» INFORMATION GIVEN
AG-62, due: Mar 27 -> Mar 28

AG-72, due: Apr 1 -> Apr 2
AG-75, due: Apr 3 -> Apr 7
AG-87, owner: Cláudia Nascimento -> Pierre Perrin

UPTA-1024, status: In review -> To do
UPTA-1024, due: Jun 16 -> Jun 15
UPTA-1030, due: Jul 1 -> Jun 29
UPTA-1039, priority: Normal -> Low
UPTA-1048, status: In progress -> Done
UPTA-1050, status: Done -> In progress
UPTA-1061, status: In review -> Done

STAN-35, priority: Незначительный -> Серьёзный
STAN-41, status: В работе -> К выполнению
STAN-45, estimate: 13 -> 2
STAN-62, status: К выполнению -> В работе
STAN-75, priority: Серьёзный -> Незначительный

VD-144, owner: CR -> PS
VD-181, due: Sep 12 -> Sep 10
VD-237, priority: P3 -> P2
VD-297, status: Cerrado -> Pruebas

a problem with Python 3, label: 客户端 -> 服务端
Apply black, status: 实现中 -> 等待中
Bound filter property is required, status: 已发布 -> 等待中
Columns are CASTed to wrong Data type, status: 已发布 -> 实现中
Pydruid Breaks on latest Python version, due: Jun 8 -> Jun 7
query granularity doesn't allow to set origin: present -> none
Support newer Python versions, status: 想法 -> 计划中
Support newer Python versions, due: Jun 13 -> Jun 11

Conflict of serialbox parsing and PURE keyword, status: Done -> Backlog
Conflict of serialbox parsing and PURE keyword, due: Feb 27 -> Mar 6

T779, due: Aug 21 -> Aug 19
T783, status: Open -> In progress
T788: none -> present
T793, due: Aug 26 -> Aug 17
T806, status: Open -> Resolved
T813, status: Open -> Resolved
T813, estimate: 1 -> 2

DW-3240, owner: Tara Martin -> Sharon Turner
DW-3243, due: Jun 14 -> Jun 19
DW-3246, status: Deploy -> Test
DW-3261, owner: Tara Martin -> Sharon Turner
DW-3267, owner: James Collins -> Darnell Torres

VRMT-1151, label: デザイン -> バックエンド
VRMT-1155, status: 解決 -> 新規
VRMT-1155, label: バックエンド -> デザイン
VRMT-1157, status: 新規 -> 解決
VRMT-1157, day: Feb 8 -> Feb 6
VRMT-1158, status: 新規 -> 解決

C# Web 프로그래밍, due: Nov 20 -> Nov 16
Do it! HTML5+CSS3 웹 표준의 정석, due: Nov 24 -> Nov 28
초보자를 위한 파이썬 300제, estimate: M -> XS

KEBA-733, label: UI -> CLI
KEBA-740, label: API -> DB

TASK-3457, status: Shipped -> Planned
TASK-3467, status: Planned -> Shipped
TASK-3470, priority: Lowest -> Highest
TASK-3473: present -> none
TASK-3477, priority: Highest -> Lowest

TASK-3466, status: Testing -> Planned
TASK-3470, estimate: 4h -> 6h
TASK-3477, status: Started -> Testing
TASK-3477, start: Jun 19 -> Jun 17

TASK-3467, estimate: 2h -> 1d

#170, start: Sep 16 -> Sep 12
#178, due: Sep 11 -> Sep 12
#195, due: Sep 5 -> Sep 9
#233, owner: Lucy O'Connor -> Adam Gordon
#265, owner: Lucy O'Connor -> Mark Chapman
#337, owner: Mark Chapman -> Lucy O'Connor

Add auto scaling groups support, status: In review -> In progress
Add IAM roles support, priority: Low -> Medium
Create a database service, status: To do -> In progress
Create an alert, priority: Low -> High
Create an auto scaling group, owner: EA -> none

» YOUR INSTRUCTIONS
Using the material above, filter for lines holding "Highest" and copy each one.

» RESULT OF THE EXERCISE
TASK-3470, priority: Lowest -> Highest
TASK-3477, priority: Highest -> Lowest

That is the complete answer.